The focus of the v0.4 series is reliability — we’ve used behaviour in the continuous integration pipeline as a proxy for that, but it should be a significant improvement in the real world as well. This has included:
- much more extensive continuous integration coverage, including several new jobs.
- checksumming image downloads, and retrying images where the checksum fails.
- reworked locking.
- etcd reliability improvements.
- refactoring instances and networks to a new “non-volatile” object model where only immutable values are cached.
- images now track a state much like instances and networks.
- a reworked state model for instances, where its clearer why an instance ended up in an error state. This is documented inĀ our developer docs.

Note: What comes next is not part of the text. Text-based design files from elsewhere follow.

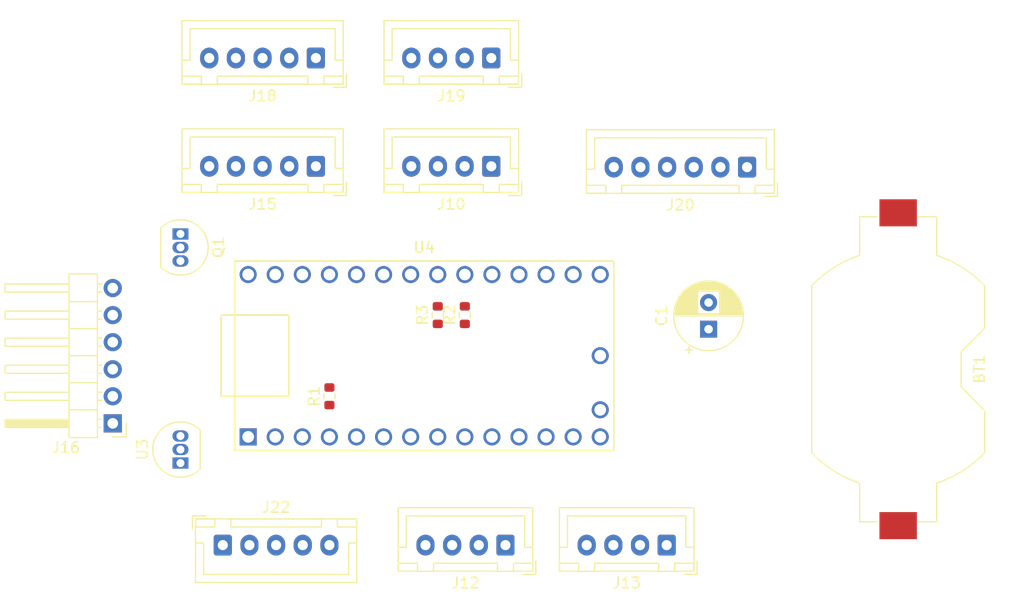
<source format=kicad_pcb>
(kicad_pcb (version 20211014) (generator pcbnew)

  (general
    (thickness 1.6)
  )

  (paper "A4")
  (layers
    (0 "F.Cu" signal)
    (31 "B.Cu" signal)
    (32 "B.Adhes" user "B.Adhesive")
    (33 "F.Adhes" user "F.Adhesive")
    (34 "B.Paste" user)
    (35 "F.Paste" user)
    (36 "B.SilkS" user "B.Silkscreen")
    (37 "F.SilkS" user "F.Silkscreen")
    (38 "B.Mask" user)
    (39 "F.Mask" user)
    (40 "Dwgs.User" user "User.Drawings")
    (41 "Cmts.User" user "User.Comments")
    (42 "Eco1.User" user "User.Eco1")
    (43 "Eco2.User" user "User.Eco2")
    (44 "Edge.Cuts" user)
    (45 "Margin" user)
    (46 "B.CrtYd" user "B.Courtyard")
    (47 "F.CrtYd" user "F.Courtyard")
    (48 "B.Fab" user)
    (49 "F.Fab" user)
    (50 "User.1" user)
    (51 "User.2" user)
    (52 "User.3" user)
    (53 "User.4" user)
    (54 "User.5" user)
    (55 "User.6" user)
    (56 "User.7" user)
    (57 "User.8" user)
    (58 "User.9" user)
  )

  (setup
    (pad_to_mask_clearance 0)
    (pcbplotparams
      (layerselection 0x00010fc_ffffffff)
      (disableapertmacros false)
      (usegerberextensions false)
      (usegerberattributes true)
      (usegerberadvancedattributes true)
      (creategerberjobfile true)
      (svguseinch false)
      (svgprecision 6)
      (excludeedgelayer true)
      (plotframeref false)
      (viasonmask false)
      (mode 1)
      (useauxorigin false)
      (hpglpennumber 1)
      (hpglpenspeed 20)
      (hpglpendiameter 15.000000)
      (dxfpolygonmode true)
      (dxfimperialunits true)
      (dxfusepcbnewfont true)
      (psnegative false)
      (psa4output false)
      (plotreference true)
      (plotvalue true)
      (plotinvisibletext false)
      (sketchpadsonfab false)
      (subtractmaskfromsilk false)
      (outputformat 1)
      (mirror false)
      (drillshape 1)
      (scaleselection 1)
      (outputdirectory "")
    )
  )

  (net 0 "")
  (net 1 "Net-(Q1-Pad1)")
  (net 2 "Net-(Q1-Pad2)")
  (net 3 "GNDD")
  (net 4 "/3V3")
  (net 5 "+5V")
  (net 6 "Net-(U4-Pad17)")
  (net 7 "SCK")
  (net 8 "Net-(U4-Pad15)")
  (net 9 "MISO")
  (net 10 "unconnected-(U4-Pad21)")
  (net 11 "SD_CS")
  (net 12 "unconnected-(U4-Pad23)")
  (net 13 "unconnected-(U4-Pad24)")
  (net 14 "SDA")
  (net 15 "SCL")
  (net 16 "Net-(U4-Pad27)")
  (net 17 "unconnected-(U4-Pad28)")
  (net 18 "unconnected-(U4-Pad29)")
  (net 19 "Net-(U4-Pad30)")
  (net 20 "+3V3")
  (net 21 "unconnected-(U4-Pad32)")
  (net 22 "MOSI")
  (net 23 "Net-(J13-Pad2)")
  (net 24 "Net-(J13-Pad3)")
  (net 25 "Net-(J12-Pad2)")
  (net 26 "Net-(J12-Pad3)")
  (net 27 "unconnected-(U4-Pad8)")
  (net 28 "Net-(R5-Pad1)")
  (net 29 "Net-(R4-Pad1)")
  (net 30 "Net-(SW2-Pad2)")
  (net 31 "Net-(R1-Pad1)")
  (net 32 "/TX")
  (net 33 "/RX")
  (net 34 "unconnected-(J12-Pad4)")
  (net 35 "unconnected-(J13-Pad4)")
  (net 36 "Net-(J15-Pad4)")
  (net 37 "Net-(J15-Pad5)")
  (net 38 "unconnected-(J16-Pad2)")
  (net 39 "unconnected-(J16-Pad6)")

  (footprint "Resistor_SMD:R_0603_1608Metric" (layer "F.Cu") (at 107.95 74.93 90))

  (footprint "Connector_JST:JST_XH_B4B-XH-A_1x04_P2.50mm_Vertical" (layer "F.Cu") (at 112.97 50.8 180))

  (footprint "Connector_JST:JST_XH_B4B-XH-A_1x04_P2.50mm_Vertical" (layer "F.Cu") (at 114.3 96.52 180))

  (footprint "Package_TO_SOT_THT:TO-92_Inline" (layer "F.Cu") (at 83.82 67.31 -90))

  (footprint "Connector_JST:JST_XH_B5B-XH-A_1x05_P2.50mm_Vertical" (layer "F.Cu") (at 96.52 50.8 180))

  (footprint "Resistor_SMD:R_0603_1608Metric" (layer "F.Cu") (at 110.49 74.93 90))

  (footprint "Connector_JST:JST_XH_B4B-XH-A_1x04_P2.50mm_Vertical" (layer "F.Cu") (at 129.42 96.52 180))

  (footprint "Connector_JST:JST_XH_B5B-XH-A_1x05_P2.50mm_Vertical" (layer "F.Cu") (at 96.52 60.96 180))

  (footprint "Connector_JST:JST_XH_B4B-XH-A_1x04_P2.50mm_Vertical" (layer "F.Cu") (at 112.97 60.96 180))

  (footprint "Battery:BatteryHolder_Keystone_1058_1x2032" (layer "F.Cu") (at 151.13 80.01 90))

  (footprint "teensy:Teensy30_31_32_All_Pins" (layer "F.Cu") (at 106.68 78.74))

  (footprint "Connector_JST:JST_XH_B5B-XH-A_1x05_P2.50mm_Vertical" (layer "F.Cu") (at 87.79 96.52))

  (footprint "Resistor_SMD:R_0603_1608Metric" (layer "F.Cu") (at 97.79 82.55 90))

  (footprint "Package_TO_SOT_THT:TO-92_Inline" (layer "F.Cu") (at 83.82 88.817893 90))

  (footprint "Capacitor_THT:CP_Radial_D6.3mm_P2.50mm" (layer "F.Cu") (at 133.35 76.25 90))

  (footprint "Connector_JST:JST_XH_B6B-XH-A_1x06_P2.50mm_Vertical" (layer "F.Cu") (at 136.96 61.04 180))

  (footprint "Connector_PinHeader_2.54mm:PinHeader_1x06_P2.54mm_Horizontal" (layer "F.Cu") (at 77.47 85.09 180))

)

</source>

In terms of new features, we also added:
- a network ping API, which will emit ICMP ping packets on the network node onto your virtual network. We use this in testing to ensure instances booted and ended up online.
- networks are now checked to ensure that they have a reasonable minimum size.
- addition of a simple etcd backup and restore tool (sf-backup).
- improved data upgrade of previous installations.
- VXLAN ids are now randomized, and this has forced a new naming scheme for network interfaces and bridges.
- we are smarter about what networks we restore on startup, and don’t restore dead networks.
We also now require python 3.8.
Overall, Shaken Fist v0.4 is a place that makes me much more comfortable to run workloads I care about on that previous releases. Its far from perfect, but we’re definitely moving in the right direction.